Young Australians remain in good health...

  • Two-thirds of young people rated their own health as "excellent" or "very good" and getting better.
  • Overall death rates for 12-24 year olds declined by 29% over the period 1979-1992 to 60/100000 (partly due to a 60% decline in motor vehicle accident deaths, 1979-1997), and have remained stable since then.

but there are areas of concern...

  • The major burden of disease (combined effect of mortality and disability) for this age group is from mental disorders.
  • Injury is the leading cause of death for 12-24 year olds (40/100000 per year in 1997), with two-thirds of all deaths attributed to some form of injury, including accidents and suicide.
  • Suicide (15.1/100000 per year) and drug-related deaths (4.2/100000 per year) have not followed the declines in most other causes of death, particularly for young men.
  • In 1998, 25% of young people aged 14-19 years and 40% of those aged 20-24 years were regular or occasional smokers.
  • While 54% of 15-24 year olds in 1995 were of acceptable weight, 22% were overweight or obese.
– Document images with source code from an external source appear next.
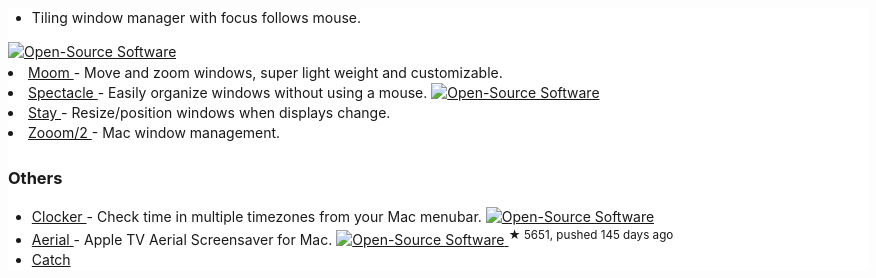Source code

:   - Tiling window manager with focus follows mouse.
  <a href="https://github.com/koekeishiya/kwm">
   <img alt="Open-Source Software" src="https://cdn.rawgit.com/iCHAIT/awesome-osx/master/media/oss.svg"/>
  </a>
 </li>
 <li>
  <a href="https://manytricks.com/moom/">
   Moom
  </a>
  - Move and zoom windows, super light weight and customizable.
 </li>
 <li>
  <a href="https://www.spectacleapp.com/">
   Spectacle
  </a>
  - Easily organize windows without using a mouse.
  <a href="https://github.com/eczarny/spectacle">
   <img alt="Open-Source Software" src="https://cdn.rawgit.com/iCHAIT/awesome-osx/master/media/oss.svg"/>
  </a>
 </li>
 <li>
  <a href="https://cordlessdog.com/stay/">
   Stay
  </a>
  - Resize/position windows when displays change.
 </li>
 <li>
  <a href="http://coderage-software.com/zooom/index_green/index.html">
   Zooom/2
  </a>
  - Mac window management.
 </li>
</ul>
<h3>
 Others
</h3>
<ul>
 <li>
  <a href="https://itunes.apple.com/us/app/clocker-menubar-world-clock/id1056643111?ls=1&mt=12">
   Clocker
  </a>
  - Check time in multiple timezones from your Mac menubar.
  <a href="https://github.com/Abhishaker17/Clocker">
   <img alt="Open-Source Software" src="https://cdn.rawgit.com/iCHAIT/awesome-osx/master/media/oss.svg"/>
  </a>
 </li>
 <li>
  <a href="https://github.com/JohnCoates/Aerial">
   Aerial
  </a>
  - Apple TV Aerial Screensaver for Mac.
  <a href="https://github.com/JohnCoates/Aerial">
   <img alt="Open-Source Software" src="https://cdn.rawgit.com/iCHAIT/awesome-osx/master/media/oss.svg"/>
  </a>
  <sup>
   &#9733 5651, pushed 145 days ago
  </sup>
 </li>
 <li>
  <a href="http://www.giorgiocalderolla.com/index.html#catch">
   Catch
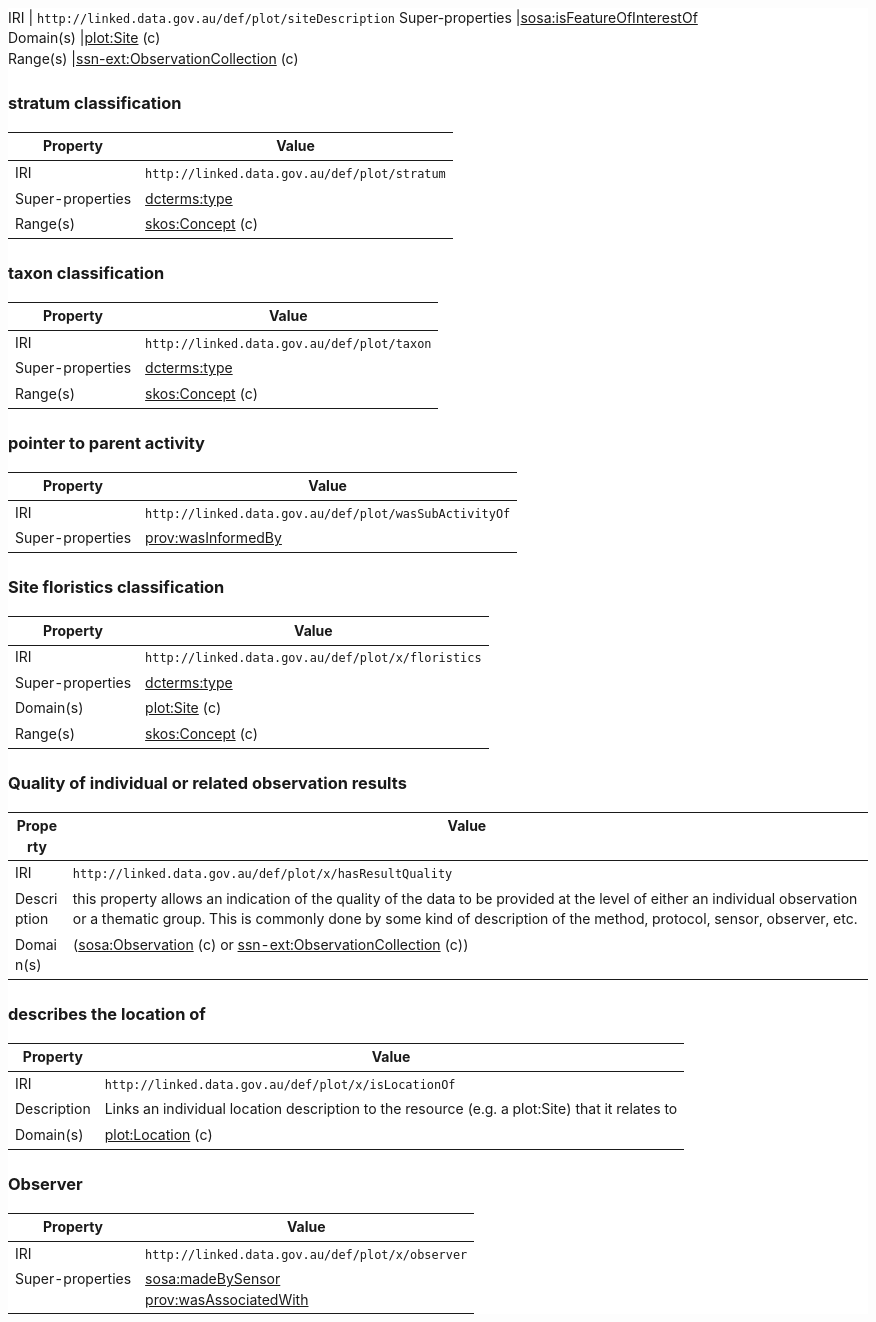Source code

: IRI | `http://linked.data.gov.au/def/plot/siteDescription`
Super-properties |[sosa:isFeatureOfInterestOf](http://www.w3.org/ns/sosa/isFeatureOfInterestOf)<br />
Domain(s) |[plot:Site](http://linked.data.gov.au/def/plot/Site) (c)<br />
Range(s) |[ssn-ext:ObservationCollection](http://www.w3.org/ns/ssn/ext/ObservationCollection) (c)<br />
[](stratumclassification)
### stratum classification
Property | Value
--- | ---
IRI | `http://linked.data.gov.au/def/plot/stratum`
Super-properties |[dcterms:type](http://purl.org/dc/terms/type)<br />
Range(s) |[skos:Concept](http://www.w3.org/2004/02/skos/core#Concept) (c)<br />
[](taxonclassification)
### taxon classification
Property | Value
--- | ---
IRI | `http://linked.data.gov.au/def/plot/taxon`
Super-properties |[dcterms:type](http://purl.org/dc/terms/type)<br />
Range(s) |[skos:Concept](http://www.w3.org/2004/02/skos/core#Concept) (c)<br />
[](pointertoparentactivity)
### pointer to parent activity
Property | Value
--- | ---
IRI | `http://linked.data.gov.au/def/plot/wasSubActivityOf`
Super-properties |[prov:wasInformedBy](http://www.w3.org/ns/prov#wasInformedBy)<br />
[](Sitefloristicsclassification)
### Site floristics classification
Property | Value
--- | ---
IRI | `http://linked.data.gov.au/def/plot/x/floristics`
Super-properties |[dcterms:type](http://purl.org/dc/terms/type)<br />
Domain(s) |[plot:Site](http://linked.data.gov.au/def/plot/Site) (c)<br />
Range(s) |[skos:Concept](http://www.w3.org/2004/02/skos/core#Concept) (c)<br />
[](Qualityofindividualorrelatedobservationresults)
### Quality of individual or related observation results
Property | Value
--- | ---
IRI | `http://linked.data.gov.au/def/plot/x/hasResultQuality`
Description | this property allows an indication of the quality of the data to be provided at the level of either an individual observation or a thematic group. This is commonly done by some kind of description of the method, protocol, sensor, observer, etc. 
Domain(s) |([sosa:Observation](http://www.w3.org/ns/sosa/Observation) (c) or [ssn-ext:ObservationCollection](http://www.w3.org/ns/ssn/ext/ObservationCollection) (c))<br />
[](describesthelocationof)
### describes the location of
Property | Value
--- | ---
IRI | `http://linked.data.gov.au/def/plot/x/isLocationOf`
Description | Links an individual location description to the resource (e.g. a plot:Site) that it relates to
Domain(s) |[plot:Location](http://linked.data.gov.au/def/plot/Location) (c)<br />
[](Observer)
### Observer
Property | Value
--- | ---
IRI | `http://linked.data.gov.au/def/plot/x/observer`
Super-properties |[sosa:madeBySensor](http://www.w3.org/ns/sosa/madeBySensor)<br />[prov:wasAssociatedWith](http://www.w3.org/ns/prov#wasAssociatedWith)<br />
The proportions of young people reporting exercising at a "vigorous" or "moderate" level for sport or recreation declined with age.

and some groups are worse off.

  • Recent death rates (1995-1997) for Aboriginal and Torres Strait Islander youth were 2.8 times higher for males (278/100000 per year) and 2.0 times higher for females (70/100000 per year) than those of their non-Indigenous counterparts (males, 101/100000 per year; females, 35/100000 per year).
  • The 20% of males in the lowest socioeconomic group were 1.7 times more likely to die and 1.4 times more likely to be hospitalised than males in the highest group; for females, these ratios were 1.4 and 1.2, respectively.
  • Twenty per cent of unemployed youth in 1995 assessed their health status as being fair or poor, compared with 9% of employed youth and 8% of students.